◆ **Problem to work on**
Copy the stretch of entries from the line containing "Document page, 1500x1125 pixels." through the line containing "title Demonstrator Magnetic", both included, reproducing each line verbatim.

>> start

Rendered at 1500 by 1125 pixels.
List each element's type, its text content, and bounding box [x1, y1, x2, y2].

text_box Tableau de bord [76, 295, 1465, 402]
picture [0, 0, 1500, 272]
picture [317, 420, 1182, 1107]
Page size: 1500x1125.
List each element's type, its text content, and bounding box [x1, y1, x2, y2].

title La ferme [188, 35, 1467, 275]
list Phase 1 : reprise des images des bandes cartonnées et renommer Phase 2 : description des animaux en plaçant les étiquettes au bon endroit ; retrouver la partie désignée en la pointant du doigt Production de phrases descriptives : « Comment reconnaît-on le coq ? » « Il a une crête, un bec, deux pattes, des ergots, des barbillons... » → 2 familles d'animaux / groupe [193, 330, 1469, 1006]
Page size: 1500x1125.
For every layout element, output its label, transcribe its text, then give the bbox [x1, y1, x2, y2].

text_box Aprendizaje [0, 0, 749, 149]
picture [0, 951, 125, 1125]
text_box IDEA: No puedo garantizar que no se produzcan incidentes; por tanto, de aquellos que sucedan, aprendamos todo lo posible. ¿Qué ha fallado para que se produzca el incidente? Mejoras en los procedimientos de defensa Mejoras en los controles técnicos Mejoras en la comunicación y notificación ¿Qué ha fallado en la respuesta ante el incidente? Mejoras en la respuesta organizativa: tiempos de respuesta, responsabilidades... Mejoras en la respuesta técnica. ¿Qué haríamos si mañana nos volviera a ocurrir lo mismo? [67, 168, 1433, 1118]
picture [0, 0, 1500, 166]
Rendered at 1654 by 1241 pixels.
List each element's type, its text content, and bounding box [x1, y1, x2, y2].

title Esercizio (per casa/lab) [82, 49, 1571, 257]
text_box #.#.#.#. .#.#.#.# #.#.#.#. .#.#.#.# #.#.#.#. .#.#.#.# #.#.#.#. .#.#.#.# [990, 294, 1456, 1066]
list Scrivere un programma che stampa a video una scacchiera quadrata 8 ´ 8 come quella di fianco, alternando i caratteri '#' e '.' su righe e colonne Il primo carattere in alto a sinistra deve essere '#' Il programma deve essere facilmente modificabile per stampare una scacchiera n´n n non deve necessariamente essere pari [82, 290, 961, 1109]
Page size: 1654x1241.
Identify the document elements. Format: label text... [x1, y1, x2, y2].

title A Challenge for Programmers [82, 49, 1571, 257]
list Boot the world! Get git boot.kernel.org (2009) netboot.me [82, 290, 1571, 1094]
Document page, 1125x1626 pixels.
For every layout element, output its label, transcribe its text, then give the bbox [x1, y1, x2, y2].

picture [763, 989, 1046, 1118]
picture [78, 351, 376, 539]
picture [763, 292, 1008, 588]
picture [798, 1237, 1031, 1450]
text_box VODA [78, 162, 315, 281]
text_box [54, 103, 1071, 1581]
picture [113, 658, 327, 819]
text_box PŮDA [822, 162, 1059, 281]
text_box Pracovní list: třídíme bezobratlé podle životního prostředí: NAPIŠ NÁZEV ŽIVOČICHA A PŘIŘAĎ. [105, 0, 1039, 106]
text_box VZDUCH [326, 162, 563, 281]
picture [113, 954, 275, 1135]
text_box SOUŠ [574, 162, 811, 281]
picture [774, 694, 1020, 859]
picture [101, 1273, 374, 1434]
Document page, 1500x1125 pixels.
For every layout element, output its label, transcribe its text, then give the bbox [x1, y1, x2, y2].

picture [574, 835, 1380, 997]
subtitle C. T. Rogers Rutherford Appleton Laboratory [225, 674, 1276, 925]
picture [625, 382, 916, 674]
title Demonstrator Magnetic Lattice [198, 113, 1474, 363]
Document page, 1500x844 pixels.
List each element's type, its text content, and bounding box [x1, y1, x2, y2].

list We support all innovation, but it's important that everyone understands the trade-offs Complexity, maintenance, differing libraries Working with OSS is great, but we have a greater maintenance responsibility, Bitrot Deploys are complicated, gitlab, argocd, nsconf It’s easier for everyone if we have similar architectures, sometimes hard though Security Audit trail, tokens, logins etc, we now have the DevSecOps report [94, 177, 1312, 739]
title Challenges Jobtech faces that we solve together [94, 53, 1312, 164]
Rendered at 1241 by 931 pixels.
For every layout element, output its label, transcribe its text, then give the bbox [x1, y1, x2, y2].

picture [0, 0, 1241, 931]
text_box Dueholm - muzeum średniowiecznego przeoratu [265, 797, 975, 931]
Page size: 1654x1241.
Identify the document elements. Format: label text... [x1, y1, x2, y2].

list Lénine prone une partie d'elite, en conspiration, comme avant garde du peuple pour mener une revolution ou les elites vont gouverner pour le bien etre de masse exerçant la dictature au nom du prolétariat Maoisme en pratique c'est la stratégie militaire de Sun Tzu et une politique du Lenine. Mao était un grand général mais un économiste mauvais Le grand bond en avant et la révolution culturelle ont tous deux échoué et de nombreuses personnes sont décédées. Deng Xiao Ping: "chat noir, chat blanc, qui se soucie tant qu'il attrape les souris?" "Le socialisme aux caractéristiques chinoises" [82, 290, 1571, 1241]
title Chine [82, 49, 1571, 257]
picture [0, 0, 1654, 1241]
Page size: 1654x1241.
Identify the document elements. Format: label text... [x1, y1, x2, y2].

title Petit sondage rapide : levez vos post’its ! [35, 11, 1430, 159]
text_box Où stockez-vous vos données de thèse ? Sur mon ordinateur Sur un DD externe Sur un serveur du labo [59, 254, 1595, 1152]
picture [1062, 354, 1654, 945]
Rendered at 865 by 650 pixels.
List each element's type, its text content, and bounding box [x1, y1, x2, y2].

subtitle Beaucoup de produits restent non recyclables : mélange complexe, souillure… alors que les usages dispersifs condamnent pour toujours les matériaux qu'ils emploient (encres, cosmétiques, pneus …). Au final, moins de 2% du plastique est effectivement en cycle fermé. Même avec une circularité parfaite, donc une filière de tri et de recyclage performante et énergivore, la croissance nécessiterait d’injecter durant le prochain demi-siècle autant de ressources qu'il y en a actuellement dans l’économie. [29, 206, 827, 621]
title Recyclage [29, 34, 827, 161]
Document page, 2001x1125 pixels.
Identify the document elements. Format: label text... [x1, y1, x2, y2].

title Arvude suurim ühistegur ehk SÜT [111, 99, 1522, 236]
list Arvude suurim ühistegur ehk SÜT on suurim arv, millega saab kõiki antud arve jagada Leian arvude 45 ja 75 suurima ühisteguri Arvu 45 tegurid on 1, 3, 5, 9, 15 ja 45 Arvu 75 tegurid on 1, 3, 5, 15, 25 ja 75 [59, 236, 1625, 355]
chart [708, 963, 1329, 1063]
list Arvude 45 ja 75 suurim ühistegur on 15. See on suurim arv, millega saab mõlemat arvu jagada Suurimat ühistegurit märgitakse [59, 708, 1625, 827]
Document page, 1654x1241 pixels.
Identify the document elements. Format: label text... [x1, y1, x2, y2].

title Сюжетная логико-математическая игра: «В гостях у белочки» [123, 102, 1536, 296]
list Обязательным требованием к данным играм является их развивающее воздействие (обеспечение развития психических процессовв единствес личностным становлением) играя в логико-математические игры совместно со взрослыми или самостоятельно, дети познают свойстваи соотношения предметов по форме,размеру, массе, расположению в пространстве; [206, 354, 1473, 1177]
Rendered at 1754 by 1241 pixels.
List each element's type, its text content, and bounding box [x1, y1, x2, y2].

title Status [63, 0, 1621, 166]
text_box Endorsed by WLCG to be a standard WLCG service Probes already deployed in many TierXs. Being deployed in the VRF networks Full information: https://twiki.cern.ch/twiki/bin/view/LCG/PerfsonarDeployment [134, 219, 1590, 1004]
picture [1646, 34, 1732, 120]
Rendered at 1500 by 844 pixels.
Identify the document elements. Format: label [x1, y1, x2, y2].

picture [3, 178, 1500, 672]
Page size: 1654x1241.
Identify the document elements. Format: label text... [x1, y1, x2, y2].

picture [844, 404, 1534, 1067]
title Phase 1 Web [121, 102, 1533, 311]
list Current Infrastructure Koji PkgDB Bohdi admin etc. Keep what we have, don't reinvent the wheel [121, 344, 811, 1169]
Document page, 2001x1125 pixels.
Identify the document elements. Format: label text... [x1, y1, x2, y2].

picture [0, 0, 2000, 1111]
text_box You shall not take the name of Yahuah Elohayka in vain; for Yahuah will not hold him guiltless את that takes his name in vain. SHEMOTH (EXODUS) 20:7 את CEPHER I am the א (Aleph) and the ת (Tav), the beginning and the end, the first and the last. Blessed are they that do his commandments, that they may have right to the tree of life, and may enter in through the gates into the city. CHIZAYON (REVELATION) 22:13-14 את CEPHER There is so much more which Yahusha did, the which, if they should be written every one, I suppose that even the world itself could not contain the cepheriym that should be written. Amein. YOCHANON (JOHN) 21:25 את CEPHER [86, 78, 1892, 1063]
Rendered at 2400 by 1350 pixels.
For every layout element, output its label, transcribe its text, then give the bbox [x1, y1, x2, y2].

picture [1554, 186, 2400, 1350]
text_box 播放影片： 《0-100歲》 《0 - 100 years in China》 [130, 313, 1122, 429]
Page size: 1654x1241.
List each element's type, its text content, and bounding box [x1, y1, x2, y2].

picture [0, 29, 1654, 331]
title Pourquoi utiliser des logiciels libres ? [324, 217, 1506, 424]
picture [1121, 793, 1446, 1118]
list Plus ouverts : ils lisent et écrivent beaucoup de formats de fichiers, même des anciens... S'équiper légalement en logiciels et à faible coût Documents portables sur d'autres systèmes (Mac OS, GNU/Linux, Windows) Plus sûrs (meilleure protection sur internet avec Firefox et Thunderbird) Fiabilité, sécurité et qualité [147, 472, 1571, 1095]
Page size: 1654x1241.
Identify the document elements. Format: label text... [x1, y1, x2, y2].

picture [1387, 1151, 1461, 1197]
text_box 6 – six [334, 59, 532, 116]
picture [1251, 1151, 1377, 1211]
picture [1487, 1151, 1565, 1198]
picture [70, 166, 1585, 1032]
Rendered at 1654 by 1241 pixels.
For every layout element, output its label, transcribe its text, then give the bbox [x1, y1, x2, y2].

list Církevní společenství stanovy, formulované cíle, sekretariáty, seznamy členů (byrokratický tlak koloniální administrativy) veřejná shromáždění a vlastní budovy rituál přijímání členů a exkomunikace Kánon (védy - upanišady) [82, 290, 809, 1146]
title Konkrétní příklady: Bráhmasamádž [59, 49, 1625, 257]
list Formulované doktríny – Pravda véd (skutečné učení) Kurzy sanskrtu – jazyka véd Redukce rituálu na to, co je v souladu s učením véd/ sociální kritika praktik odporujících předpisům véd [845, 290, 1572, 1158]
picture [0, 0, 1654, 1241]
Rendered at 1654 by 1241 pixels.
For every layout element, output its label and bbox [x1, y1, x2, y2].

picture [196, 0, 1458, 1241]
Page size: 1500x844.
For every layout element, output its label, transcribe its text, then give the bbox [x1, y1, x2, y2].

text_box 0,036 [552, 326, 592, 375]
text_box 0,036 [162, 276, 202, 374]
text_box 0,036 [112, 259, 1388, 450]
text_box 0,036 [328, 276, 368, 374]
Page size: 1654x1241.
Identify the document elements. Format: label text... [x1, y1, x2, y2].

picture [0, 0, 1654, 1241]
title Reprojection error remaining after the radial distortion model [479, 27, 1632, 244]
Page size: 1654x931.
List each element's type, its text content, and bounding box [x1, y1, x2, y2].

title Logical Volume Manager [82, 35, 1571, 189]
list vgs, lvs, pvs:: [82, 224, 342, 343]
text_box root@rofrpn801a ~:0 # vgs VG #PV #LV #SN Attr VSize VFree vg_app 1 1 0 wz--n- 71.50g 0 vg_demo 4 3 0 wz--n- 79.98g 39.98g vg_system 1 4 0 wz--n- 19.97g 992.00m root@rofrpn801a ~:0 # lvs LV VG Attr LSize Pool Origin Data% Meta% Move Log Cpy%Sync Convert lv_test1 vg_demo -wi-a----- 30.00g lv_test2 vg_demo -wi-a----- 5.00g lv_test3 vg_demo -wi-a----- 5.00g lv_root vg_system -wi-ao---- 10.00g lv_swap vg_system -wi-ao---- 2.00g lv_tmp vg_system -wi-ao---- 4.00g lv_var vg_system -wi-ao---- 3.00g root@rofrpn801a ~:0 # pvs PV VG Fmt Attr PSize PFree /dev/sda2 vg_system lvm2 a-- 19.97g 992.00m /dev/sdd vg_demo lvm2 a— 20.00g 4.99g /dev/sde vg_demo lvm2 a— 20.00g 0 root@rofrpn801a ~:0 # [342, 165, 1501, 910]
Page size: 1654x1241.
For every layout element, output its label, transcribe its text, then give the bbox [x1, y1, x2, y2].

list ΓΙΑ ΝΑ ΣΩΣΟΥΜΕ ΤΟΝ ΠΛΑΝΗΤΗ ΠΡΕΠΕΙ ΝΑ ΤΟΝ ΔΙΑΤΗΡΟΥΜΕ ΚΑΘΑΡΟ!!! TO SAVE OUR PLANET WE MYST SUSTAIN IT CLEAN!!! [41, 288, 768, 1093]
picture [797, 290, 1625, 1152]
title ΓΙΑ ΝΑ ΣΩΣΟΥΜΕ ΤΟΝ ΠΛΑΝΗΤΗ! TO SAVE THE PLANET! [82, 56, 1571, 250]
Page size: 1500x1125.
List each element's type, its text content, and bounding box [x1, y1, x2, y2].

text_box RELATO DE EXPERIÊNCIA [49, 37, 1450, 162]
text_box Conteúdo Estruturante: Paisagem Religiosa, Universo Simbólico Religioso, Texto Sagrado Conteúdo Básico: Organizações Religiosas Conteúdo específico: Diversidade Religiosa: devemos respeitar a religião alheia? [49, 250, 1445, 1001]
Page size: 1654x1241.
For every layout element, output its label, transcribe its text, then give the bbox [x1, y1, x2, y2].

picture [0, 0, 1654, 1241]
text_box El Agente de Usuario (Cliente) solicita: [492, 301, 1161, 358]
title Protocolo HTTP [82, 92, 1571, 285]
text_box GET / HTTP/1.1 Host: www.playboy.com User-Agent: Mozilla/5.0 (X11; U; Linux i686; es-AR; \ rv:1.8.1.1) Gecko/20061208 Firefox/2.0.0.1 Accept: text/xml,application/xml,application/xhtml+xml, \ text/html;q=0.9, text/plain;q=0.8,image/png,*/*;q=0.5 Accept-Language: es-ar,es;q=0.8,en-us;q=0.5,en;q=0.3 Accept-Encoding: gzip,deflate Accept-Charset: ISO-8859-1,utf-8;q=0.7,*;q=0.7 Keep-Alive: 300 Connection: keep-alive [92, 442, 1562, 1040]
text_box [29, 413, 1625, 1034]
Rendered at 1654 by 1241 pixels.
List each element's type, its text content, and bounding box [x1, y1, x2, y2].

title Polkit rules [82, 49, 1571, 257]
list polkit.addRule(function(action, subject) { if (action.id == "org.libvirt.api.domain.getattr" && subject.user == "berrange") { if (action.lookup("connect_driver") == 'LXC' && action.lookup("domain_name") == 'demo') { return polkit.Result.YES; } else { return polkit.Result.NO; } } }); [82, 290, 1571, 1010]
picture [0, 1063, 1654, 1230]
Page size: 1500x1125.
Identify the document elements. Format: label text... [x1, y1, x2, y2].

>> end

◆ **Result of this exercise**
Document page, 1500x1125 pixels.
For every layout element, output its label, transcribe its text, then give the bbox [x1, y1, x2, y2].

picture [574, 835, 1380, 997]
subtitle C. T. Rogers Rutherford Appleton Laboratory [225, 674, 1276, 925]
picture [625, 382, 916, 674]
title Demonstrator Magnetic Lattice [198, 113, 1474, 363]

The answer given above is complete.